==== Text

For users, this diversity of economic models offers a clear choice: either a more broadly accessible assistant that accepts advertising as a mode of funding, or a premium environment focused on quality and the absence of commercial interruptions. This duality also illustrates the dilemmas faced by all digital transformation actors who must balance growth, profitability, and intrinsic product values.

Particularities of advertising integrated into a conversational assistant: stakes and risks
It must be well understood that advertising in ChatGPT is neither like that present on Google, nor like that encountered on social networks. In a search engine, advertising is integrated in the form of sponsored links, often identified as such, and on social networks, it sometimes subtly blends into the feed. In a conversational assistant, however, advertising appears directly at the heart of a personal, almost intimate exchange.
The stakes are therefore quite different. This conversational environment is supposed to offer precise, personalized, and above all, secure interactions. The addition of advertising in this context raises several major risks:
- Intrusion into personal space: When ads appear in a conversation often charged with emotion, they can disrupt the user’s trust and the perception of the assistant’s authenticity.
- Optimization of interactions: To maximize advertising pressure, the system may be tempted to preserve the user’s attention, which could translate into more flattering, complacent, or even manipulative responses.
- Access to sensitive data: Ad personalization relies on the history of conversations and recorded interactions, raising ethical questions regarding privacy protection.

========
==== Supplied records

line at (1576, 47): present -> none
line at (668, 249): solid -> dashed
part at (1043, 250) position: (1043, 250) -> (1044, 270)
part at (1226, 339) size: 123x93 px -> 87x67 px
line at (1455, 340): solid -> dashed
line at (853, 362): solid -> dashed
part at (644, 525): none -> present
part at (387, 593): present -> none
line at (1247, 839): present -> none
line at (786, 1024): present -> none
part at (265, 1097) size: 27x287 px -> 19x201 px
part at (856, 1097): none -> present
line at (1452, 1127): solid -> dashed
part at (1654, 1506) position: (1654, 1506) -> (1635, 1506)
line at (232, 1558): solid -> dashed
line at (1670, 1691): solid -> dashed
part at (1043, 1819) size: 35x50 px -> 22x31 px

========

Exercise tasks:
[A] In the text on advertising in ChatGPT, copy word for word the part from "- Optimization of" up to and including "even manipulative responses.".
[B] According to the text on advertising in ChatGPT, in what form is advertising integrated in a search engine?
[C] Continue the text on advertising in ChatGPT from its last sentence onward.

Results for each task:
[A]
- Optimization of interactions: To maximize advertising pressure, the system may be tempted to preserve the user’s attention, which could translate into more flattering, complacent, or even manipulative responses.

[B] It is integrated as sponsored links, often identified as such.

[C]
- Effects on mental health: Some experts warn of the risk that AIs amplify delusional dynamics or emotional dependency, a phenomenon potentially worsened by advertising that drives engagement.
Furthermore, OpenAI asserts that advertisers do not have access to individual conversations, only to aggregated data. However, the platform itself uses exchanges to target ads when a user activates personalization, which increases perceived intrusion.
These specificities require developers and regulators to define new standards and safeguards around advertising in these environments. OpenAI’s choice to exclude certain sensitive domains such as health, politics, or financial services from advertising already shows some caution, but the boundary between innovation and drift remains thin.
The real question thus arises: how to create a viable economic model without compromising the quality and neutrality of an assistant that becomes a personal digital companion? Answering this question is essential to prevent a future where an advertising-driven ChatGPT would resemble a next-generation Facebook.
The introduction of advertising in conversational assistants like ChatGPT is not trivial from a psychological and social point of view. Artificial intelligence, due to its ability to converse naturally, sometimes positions itself as a confidant or emotional support for certain users. This role, still in its infancy, raises strong ethical questions because optimization to maximize advertising engagement could have unforeseen consequences.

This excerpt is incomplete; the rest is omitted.